Reputation: 47
I'm trying to create a function that loops through an array of Strings, adds the word to a new tuple which counts how many times a word occurs in a block of text. In an OO language, this is simple- create a KV pair for each word and the number of times it occurs. I'm trying to translate that code into Haskell, but I don't think its that straightforward.
countWords:: [String] -> [(String, Int)]
I know I need to create a list of tuples but I'm not sure how to loop through the list passed to the function using recursion.
Upvotes: 1
Views: 160
Reputation: 120751
A pretty direct translation of what you seem to be saying you'd do in OO would be to “loop” for each word through the list recursively and either update the entry that has it already, or append it as a new one:
registerWord :: String -> [(String, Int)] -> [(String, Int)]
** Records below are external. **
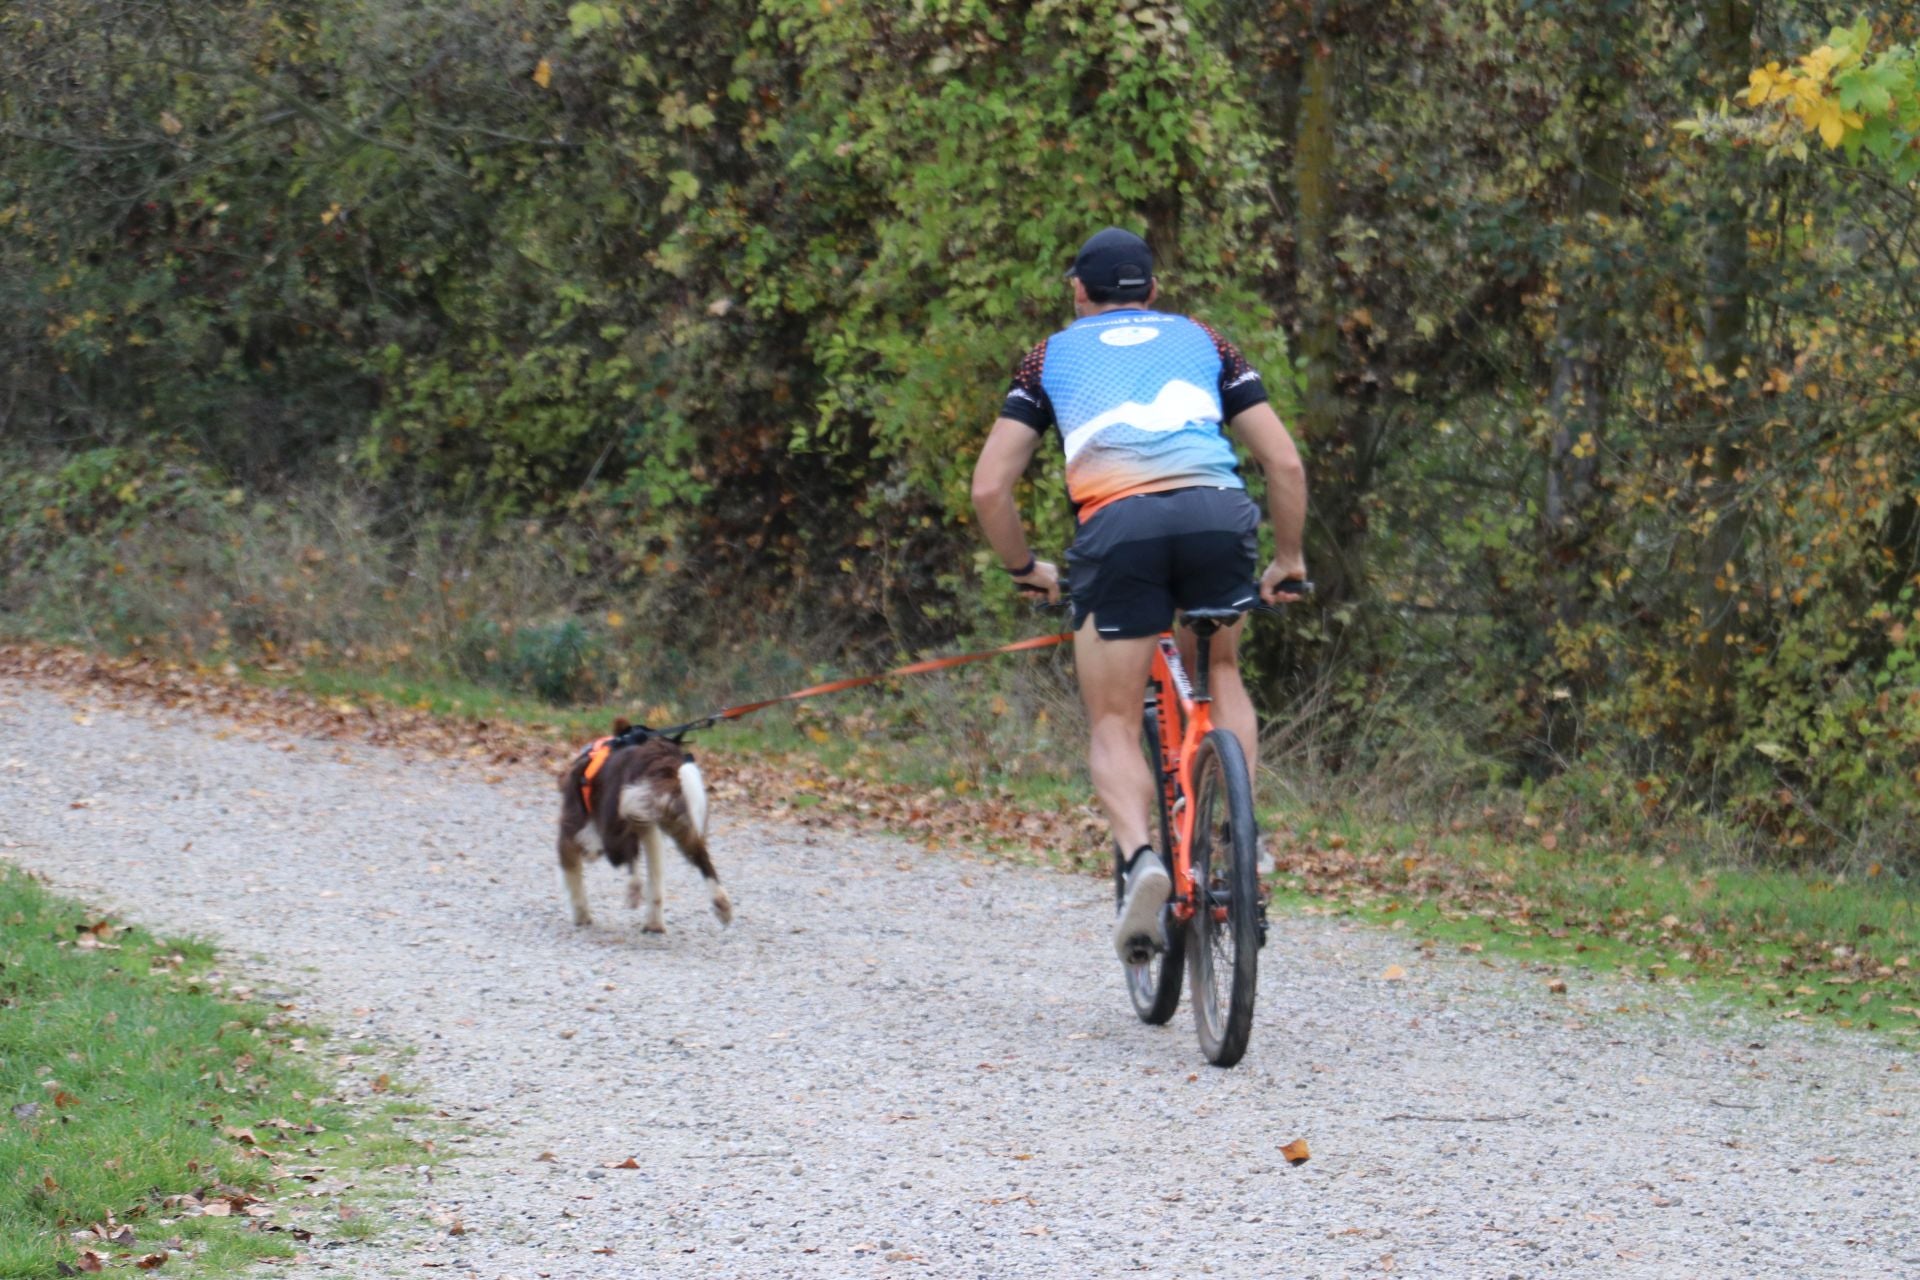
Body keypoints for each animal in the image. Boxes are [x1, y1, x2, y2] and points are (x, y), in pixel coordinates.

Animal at [560, 725, 737, 936]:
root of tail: (663, 761)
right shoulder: (650, 830)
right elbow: (655, 880)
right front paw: (654, 923)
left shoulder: (573, 830)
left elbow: (573, 878)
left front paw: (581, 916)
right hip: (681, 822)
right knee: (703, 861)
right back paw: (722, 904)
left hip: (615, 827)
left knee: (627, 855)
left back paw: (633, 890)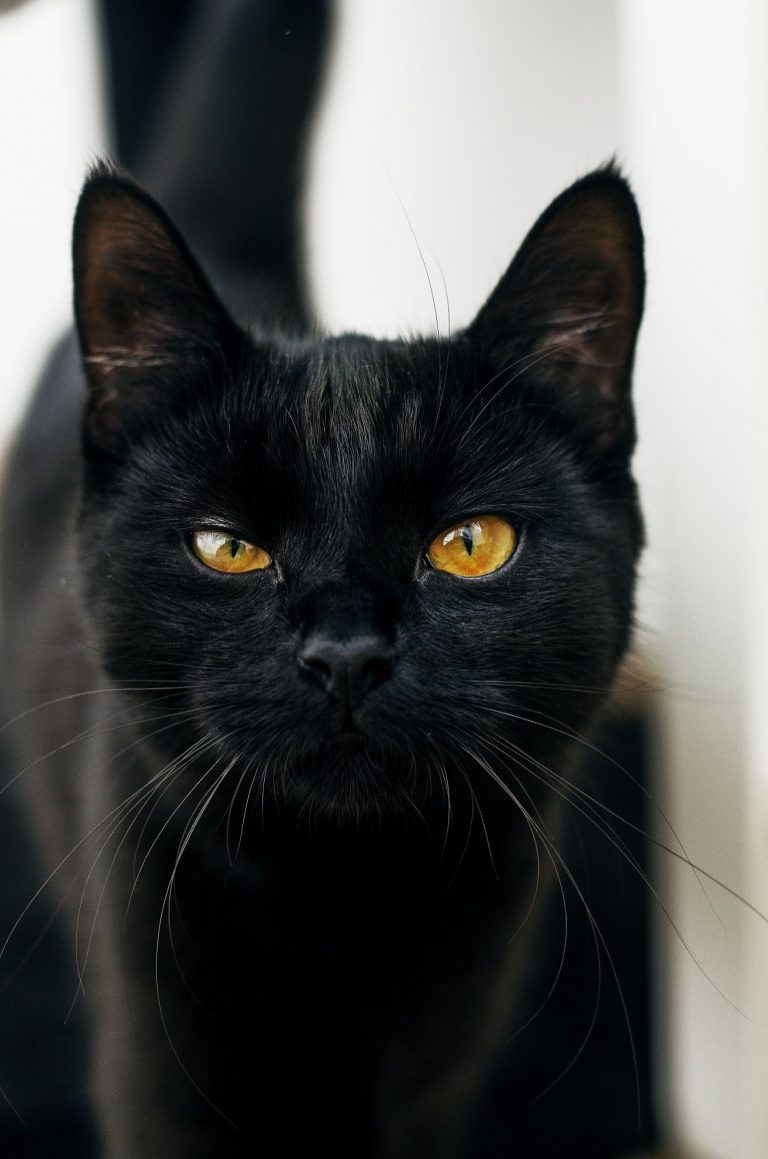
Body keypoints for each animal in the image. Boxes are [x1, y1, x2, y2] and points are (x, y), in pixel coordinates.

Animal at [0, 2, 644, 1149]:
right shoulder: (158, 1078)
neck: (345, 912)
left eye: (471, 544)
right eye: (228, 548)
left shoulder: (436, 1082)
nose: (346, 651)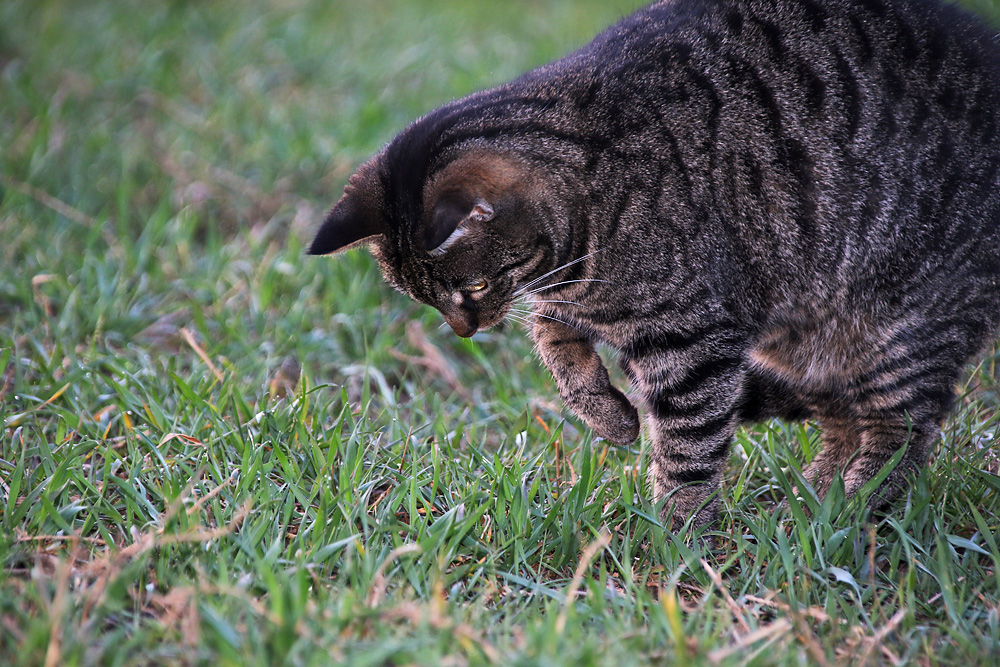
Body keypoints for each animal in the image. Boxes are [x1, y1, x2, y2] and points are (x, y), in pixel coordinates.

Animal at [306, 0, 1000, 532]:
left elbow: (688, 447)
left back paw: (839, 511)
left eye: (471, 285)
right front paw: (610, 416)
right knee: (842, 419)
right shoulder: (569, 296)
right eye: (426, 300)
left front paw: (679, 537)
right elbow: (555, 346)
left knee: (902, 430)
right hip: (810, 341)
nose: (465, 332)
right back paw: (808, 503)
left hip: (899, 330)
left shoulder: (690, 341)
registerWord w ((w',c):ws)
| w==w' = (w,c+1) : ws
| otherwise = (w',c) : registerWord w ws
registerWord w [] = [(w,1)]
Then do that for every given word, each time updating the register. This is easily done with a fold:
countWords :: [String] -> [(String, Int)]
countWords = foldr registerWord []
This list-inserting is awkward though, and inefficient (both in FP and OO), namely O(n2). A much nicer approach is to think functional-modularly: you effectively want to group equal words together. For this, you need to first sort them, so equal words are actually adjacent. Then you need to replace each group of duplicates with a single example, and the count. Nice functional pipeline:
countWords :: [String] -> [(String, Int)]
countWords = map (\gp@(w:_) -> (w, length gp)) . group . sort
Incidentally, there's nothing in this function that requires the keys to be “words” / strings, so you might as well generalise the signature to
countWords :: Ord a => [a] -> [(a, Int)]
(The other, inefficient approach would be even more general, requiring only Eq
.)
Upvotes: 5